When we talk about the health and wellness of Kentuckians, we have to take a step back and look at the social factors that have an impact on the overall health and well-being of individuals. When we take a closer look beginning in the home, and extending to our workplace, our schools and our neighborhoods, we can observe that social determinates have obvious differences in the health outcomes of individuals.
The pathway is not always an easy one for many residents living in communities where access and affordability are the major factors in the decision-making process of the foods they buy and eat. The conditions in which we live explain in part why some Kentuckians are healthier than others and why more are not as healthy as they could be.
How can the healthcare community tackle such challenges that result out of these disparities? Disparities that have proven to show an increase in insurance rates, high incidents of heart disease, obesity, diabetes and high cholesterol? These social determinants also lead to negative impacts through low-term birth weights, hospital readmissions and emergency room visits.
One way to address this issue is by creating easier channels of access to healthier food options which have proven to positively influence overall health just by shifts in a diet change. One program that is looking to do just that is Bluegrass Harvest.
A Community Ventures company, Bluegrass Harvest was created to improve the health of all Kentuckians while lowering healthcare costs and increasing income for local farmers. This is accomplished through Community Supported Agriculture (CSA), or a weekly box of produce, which are sold and provided from May to October.

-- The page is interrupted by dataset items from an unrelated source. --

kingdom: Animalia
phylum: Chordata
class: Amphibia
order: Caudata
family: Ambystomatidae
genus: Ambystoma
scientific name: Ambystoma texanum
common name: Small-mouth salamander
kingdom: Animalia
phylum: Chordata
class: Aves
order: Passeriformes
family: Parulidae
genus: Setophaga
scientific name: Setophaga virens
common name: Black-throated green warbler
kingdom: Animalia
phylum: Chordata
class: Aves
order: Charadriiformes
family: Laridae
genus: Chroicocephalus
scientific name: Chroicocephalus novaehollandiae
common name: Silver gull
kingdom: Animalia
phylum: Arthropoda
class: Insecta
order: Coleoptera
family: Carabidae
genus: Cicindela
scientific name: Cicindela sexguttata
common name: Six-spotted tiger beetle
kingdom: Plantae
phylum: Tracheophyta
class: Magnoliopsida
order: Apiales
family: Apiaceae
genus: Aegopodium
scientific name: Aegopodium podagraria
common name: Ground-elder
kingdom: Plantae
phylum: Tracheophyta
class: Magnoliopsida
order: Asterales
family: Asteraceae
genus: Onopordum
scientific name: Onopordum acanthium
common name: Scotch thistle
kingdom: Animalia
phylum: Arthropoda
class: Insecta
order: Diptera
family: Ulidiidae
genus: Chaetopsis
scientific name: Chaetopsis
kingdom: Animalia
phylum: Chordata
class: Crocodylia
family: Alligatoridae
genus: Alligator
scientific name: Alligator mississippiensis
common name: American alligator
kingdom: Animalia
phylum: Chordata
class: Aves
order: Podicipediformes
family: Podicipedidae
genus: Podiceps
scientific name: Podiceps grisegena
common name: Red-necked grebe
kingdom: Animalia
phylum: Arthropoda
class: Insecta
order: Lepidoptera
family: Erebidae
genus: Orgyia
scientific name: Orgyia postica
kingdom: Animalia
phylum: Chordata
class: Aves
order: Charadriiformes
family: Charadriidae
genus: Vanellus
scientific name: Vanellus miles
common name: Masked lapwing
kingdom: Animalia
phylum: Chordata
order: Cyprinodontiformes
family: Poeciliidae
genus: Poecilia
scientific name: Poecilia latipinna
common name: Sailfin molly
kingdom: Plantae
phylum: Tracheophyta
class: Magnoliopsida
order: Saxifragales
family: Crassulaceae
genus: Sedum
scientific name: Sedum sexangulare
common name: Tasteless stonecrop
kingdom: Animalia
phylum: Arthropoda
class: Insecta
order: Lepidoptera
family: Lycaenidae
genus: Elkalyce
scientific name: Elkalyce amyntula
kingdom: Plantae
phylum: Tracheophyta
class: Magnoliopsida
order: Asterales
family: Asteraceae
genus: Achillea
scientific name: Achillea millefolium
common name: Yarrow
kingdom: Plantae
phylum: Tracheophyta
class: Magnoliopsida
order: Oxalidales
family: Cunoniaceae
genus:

“Bluegrass Harvest has seen measurable results in their first two years of operation,” said Kevin Smith, CEO, and president of Community Ventures. “Now that the company has partnered with Passport Health to engage more communities, the growth opportunities for this initiative are innumerable.”
A new sponsorship program has been launched between Passport Health and Bluegrass Harvest to provide CSAs to residents in the Lexington’s East End to tackle these issues targeting lower resource families.
The program will seek to provide education and support to change eating habits and lower riskier health behaviors. Twenty weeks of locally grown produce will be provided at no charge to identified residents in this first of a kind program.
With Passport as its partner, residents will also have access to regular sessions to support them on this fresh food journey. Residents will be invited to attend fun events over the five months. From cooking demonstrations and tastings, exercise classes, to nutrition and diet tips, all of this will be provided free of charge to residents and their families participating in Bluegrass Harvest.